▸ **MATERIAL SUPPLIED**

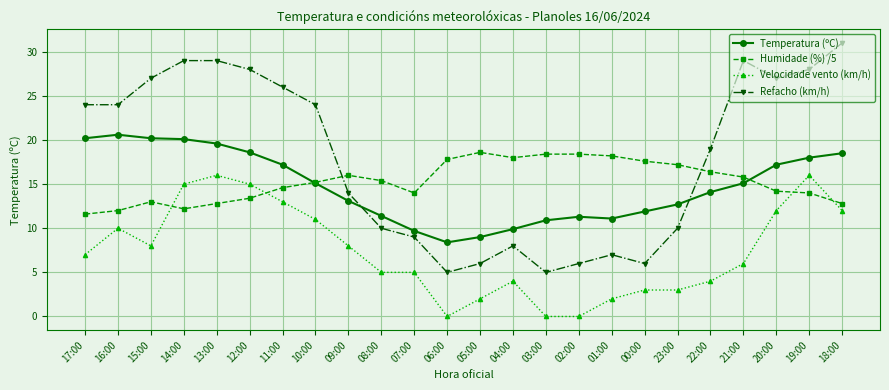

Which series changed the most between 02:00 and 00:00?

Velocidade vento (km/h)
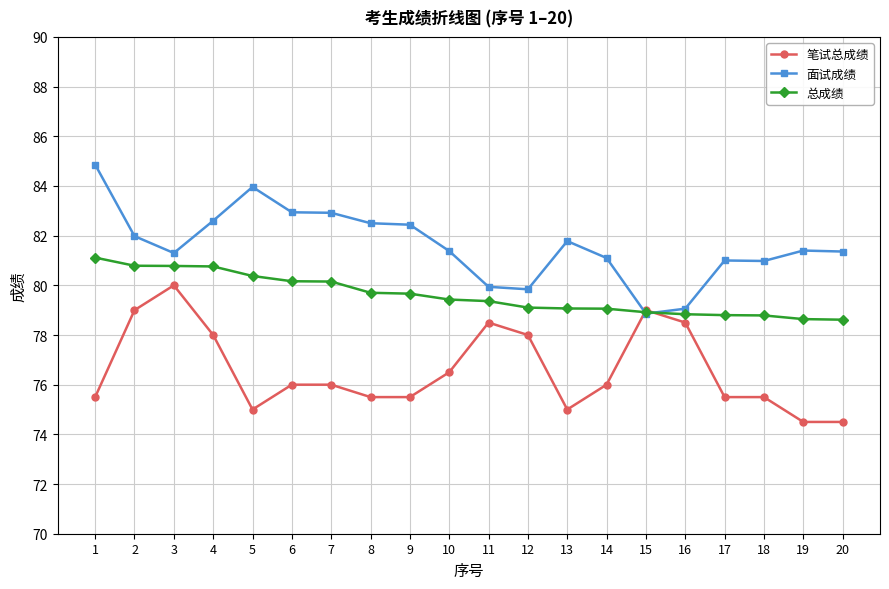

What is the value of the 面试成绩 point at the 10th from the left?

81.4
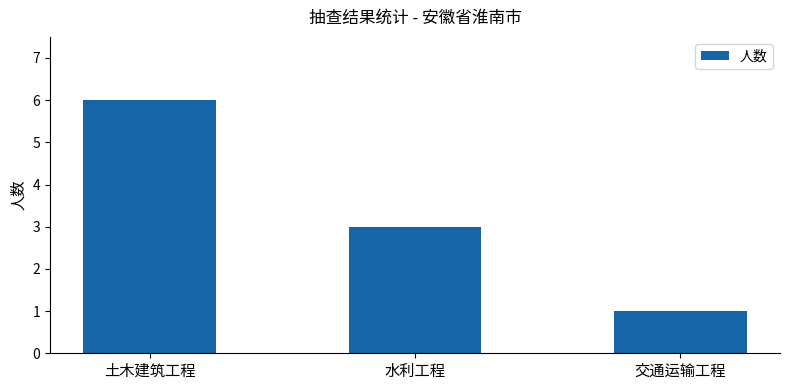

What is the maximum value shown in the chart?

6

▸ **EXERCISE**
Return every one of the entries above word for word, omitting the pictures.

▸ **OUTPUT FOR THIS TASK**
Which series changed the most between 02:00 and 00:00?

Velocidade vento (km/h)

What is the value of the 面试成绩 point at the 10th from the left?

81.4

What is the maximum value shown in the chart?

6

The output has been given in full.